Der Autor beschreibt die aktuelle Stimmung innerhalb der Royal Family als angespannt und widersprüchlich. Besonders die Rolle von Andrews und Sarahs Töchtern, Prinzessin Beatrice (37) und Prinzessin Eugenie (36), sorge intern offenbar für Diskussionen.

"Ich denke, die Beziehung zwischen den Royals sowie Beatrice und Eugenie ist im Moment sehr widersprüchlich", erklärt Lownie. "Im einen Moment wird öffentlich gesagt, dass sie nicht nach Ascot eingeladen werden, und im nächsten Moment sind sie doch dort."

Royals gespalten

Der Royal-Experte glaubt, dass es innerhalb der Königsfamilie zwei Lager gebe. "Da sind Königin Camilla, Prinz William und Prinzessin Kate, die den Imageschaden sehen und sie auf Abstand halten wollen", sagt er. "Und dann ist da König Charles III., der etwas sentimental ist und sich verpflichtet fühlt, sie zu beschützen", so Lownie weiter.

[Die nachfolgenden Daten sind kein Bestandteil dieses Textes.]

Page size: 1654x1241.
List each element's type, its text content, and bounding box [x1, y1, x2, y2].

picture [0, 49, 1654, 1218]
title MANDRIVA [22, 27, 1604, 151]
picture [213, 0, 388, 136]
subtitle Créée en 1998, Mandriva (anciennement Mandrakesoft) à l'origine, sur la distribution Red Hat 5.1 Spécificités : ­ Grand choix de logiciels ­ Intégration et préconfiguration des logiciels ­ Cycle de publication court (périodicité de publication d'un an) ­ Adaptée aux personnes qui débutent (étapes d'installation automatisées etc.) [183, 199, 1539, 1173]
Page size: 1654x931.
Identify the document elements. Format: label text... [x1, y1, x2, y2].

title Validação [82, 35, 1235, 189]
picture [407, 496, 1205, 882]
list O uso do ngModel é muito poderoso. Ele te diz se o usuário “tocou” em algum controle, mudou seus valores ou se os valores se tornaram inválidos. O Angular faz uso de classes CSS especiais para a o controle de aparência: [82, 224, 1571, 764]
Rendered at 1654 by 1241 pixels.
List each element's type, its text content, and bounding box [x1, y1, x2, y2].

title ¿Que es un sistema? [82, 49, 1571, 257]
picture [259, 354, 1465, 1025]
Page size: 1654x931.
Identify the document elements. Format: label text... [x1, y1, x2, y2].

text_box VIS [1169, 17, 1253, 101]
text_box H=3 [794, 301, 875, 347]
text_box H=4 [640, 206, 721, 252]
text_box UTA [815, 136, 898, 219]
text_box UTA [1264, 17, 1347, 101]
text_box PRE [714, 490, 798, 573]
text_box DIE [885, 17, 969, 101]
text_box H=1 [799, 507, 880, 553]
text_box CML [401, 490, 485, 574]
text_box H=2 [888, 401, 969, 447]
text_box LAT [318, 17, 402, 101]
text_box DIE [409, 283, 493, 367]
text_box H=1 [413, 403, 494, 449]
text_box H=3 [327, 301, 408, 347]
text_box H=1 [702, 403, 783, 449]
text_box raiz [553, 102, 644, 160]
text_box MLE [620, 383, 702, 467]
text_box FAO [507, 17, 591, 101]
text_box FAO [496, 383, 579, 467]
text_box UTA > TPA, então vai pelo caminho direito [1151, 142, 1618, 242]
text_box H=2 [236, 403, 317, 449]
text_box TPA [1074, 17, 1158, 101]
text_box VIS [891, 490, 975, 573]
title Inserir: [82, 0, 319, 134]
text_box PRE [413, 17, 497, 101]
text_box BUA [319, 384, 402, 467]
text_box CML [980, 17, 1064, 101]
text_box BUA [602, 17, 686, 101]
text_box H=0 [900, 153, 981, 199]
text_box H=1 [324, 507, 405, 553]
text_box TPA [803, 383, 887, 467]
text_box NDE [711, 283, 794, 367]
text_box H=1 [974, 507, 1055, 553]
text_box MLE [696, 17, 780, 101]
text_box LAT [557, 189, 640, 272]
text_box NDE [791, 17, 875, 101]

Auch Ex-Prinz Andrew selbst soll laut dem Autor weiterhin Einfluss ausüben. "Er könnte unter Druck von Prinz Andrew stehen, denn ich denke, es wurde ein Deal geschlossen, um ihn aus der Royal Lodge zu bekommen", behauptet Lownie. Der angebliche Deal habe gelautet: "Wir kümmern uns um deine Töchter." Deshalb könne Charles nun nur schwer von dieser Vereinbarung abrücken.